For intact bags in which he’s using a Cionni ring, Dr. Ferguson will put the suture through the eyelet before implanting the device. “If you pre-place the suture through the eyelet, you save yourself a lot of difficulty,” he says. “One warning, though: If you do that and you’re using the Cionni ring, you can’t put it in a shooter. However, if you use a Bechert Nucleus Rotator, you can turn the rotator’s fork 90 degrees. If you just feed the Cionni ring in against that fork, it’ll slide right into the bag without a shooter.”
Dr. Devgan recommends taking the patient’s age into consideration. “I recently saw a 25-year-old who had severe trauma,” he recalls. The lens came out, he had no support, and I had to put in a lens with no easy way to secure it. I wanted to put in a lens that would last 60 years because of his life expectancy. I used Gore-Tex, which was buried within the sclera using the Jamin Brown, MD, technique, so that nothing was exposed. This will likely last for his lifetime.”
It’s also important to set and manage patient expectations. The original cataract surgery may produce a 20/20 result, but that shouldn’t be the expectation for a second surgery, Dr. Devgan says. “I tell patients they should be happy if they get half of their vision back after a second procedure,” he says. “Realistically, they can get 75 percent back, but I want to under-promise and over-deliver.”
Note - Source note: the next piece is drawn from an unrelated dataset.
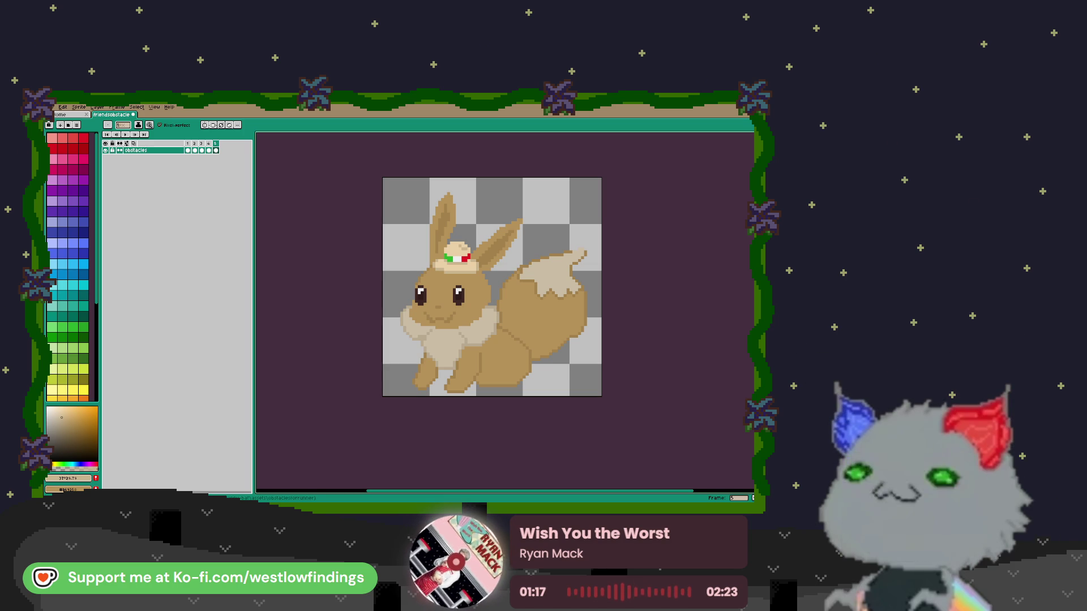
# Paint white over the tan notch in the hat band's white stripe
pyautogui.scroll(8, 456, 263)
He also recommends referring the case if you’re at all uncomfortable with it. “There is no harm in referring,” he says. “Some of the most talented people I’ve seen sew in lenses are retina surgeons. In my practice, if the lens is even a little bit entwined with vitreous, I refer to a retina surgeon.” REVIEW
None of the surgeons has a financial interest in any of the products or companies mentioned in this article.